Three campaigns were designed, each mapped directly to one of leadership's stated business objectives around Ufly enrollment, direct channel migration, and vacation package differentiation.
- The channel split between C0 and C1 was the single most strategically interesting finding. Two customer groups with near-identical travel profiles diverged entirely on where they booked, which meant two very different interventions for what initially looked like one audience.
- Naming segments matters. Translating cluster centroids into personas like MSP Direct Bookers and MSP Deal Seekers made the results immediately usable for stakeholders who would never look at a centroid table. Communication is part of the analysis.
- Framing findings around business objectives, not just statistical patterns, is what makes an analysis actionable. Every segment was evaluated through the lens of leadership's three stated goals: loyalty enrollment, direct channel growth, and vacation package differentiation.
- Data gaps are part of the analysis.

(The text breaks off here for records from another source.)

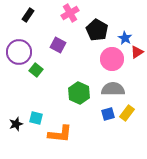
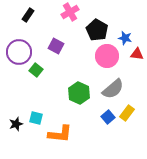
pink cross: moved 1 px up
blue star: rotated 16 degrees counterclockwise
purple square: moved 2 px left, 1 px down
red triangle: moved 2 px down; rotated 40 degrees clockwise
pink circle: moved 5 px left, 3 px up
gray semicircle: rotated 140 degrees clockwise
blue square: moved 3 px down; rotated 24 degrees counterclockwise
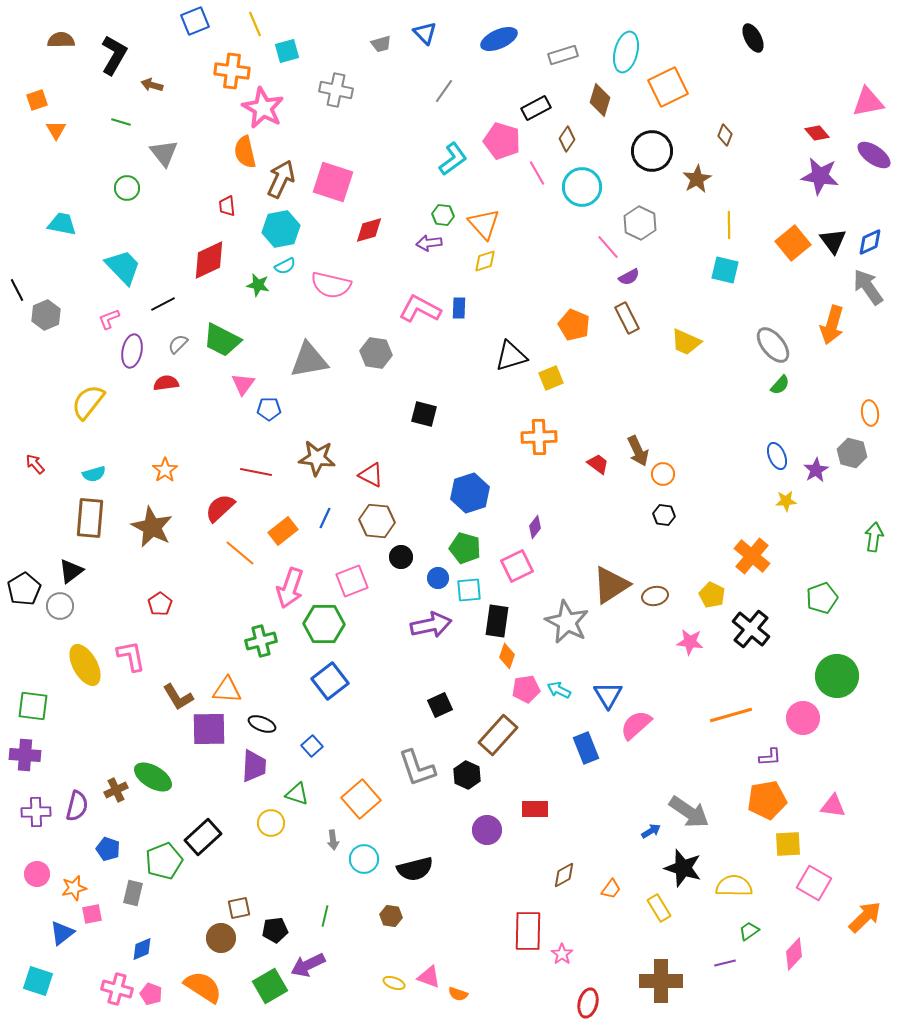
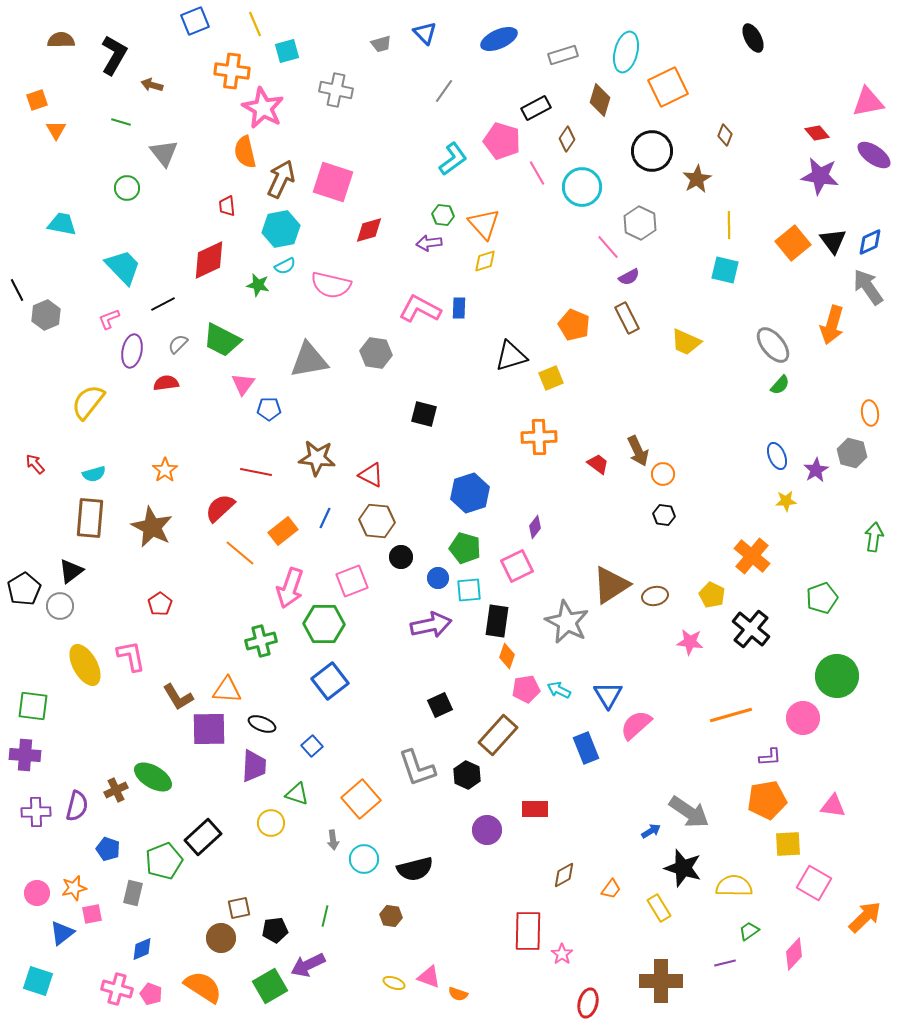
pink circle at (37, 874): moved 19 px down
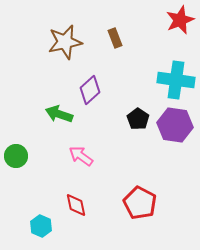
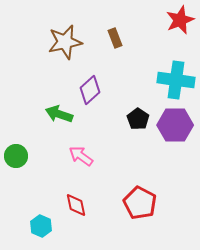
purple hexagon: rotated 8 degrees counterclockwise
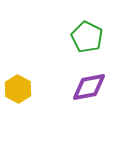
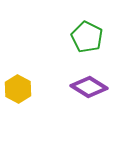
purple diamond: rotated 42 degrees clockwise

The absence of ancillary spend data, post-flight satisfaction scores, and loyalty conversion event tracking were not just limitations to acknowledge — they became the basis for a concrete long-term data strategy recommendation.
- Unsupervised learning requires more judgment than supervised learning. There is no target variable to optimize against and no accuracy score to chase. Decisions about how many clusters to use, which features matter, and what a centroid means in business terms all come down to analyst judgment. That judgment is where the real work happens.
- Python: primary language for the entire analysis. Used to load and inspect the dataset, run all EDA, build and evaluate clustering models, and generate every visualization.
- pandas: used for data manipulation throughout: filtering rows, computing group-level summary statistics, and building the centroid comparison tables used to profile each segment.
- scikit-learn: provided the KMeans algorithm and silhouette scoring. Used to fit models across k=2 through k=10 and select the optimal number of clusters.
- matplotlib and seaborn: used to produce all visualizations including the elbow curve, silhouette plot, booking channel distributions, Ufly enrollment breakdown, and per-cluster destination bar charts.
- K-Means Clustering: core modeling technique. Applied to 88 normalized features to identify five behaviorally distinct customer groups from the raw booking data.
- Elbow Method and Silhouette Analysis: used together to select k=5 as the optimal cluster count, balancing statistical fit with the requirement that segments be interpretable and actionable.
- Business Communication: translated cluster centroids into named personas, mapped each segment to a specific leadership goal, and structured findings into a prioritized campaign brief for a non-technical audience.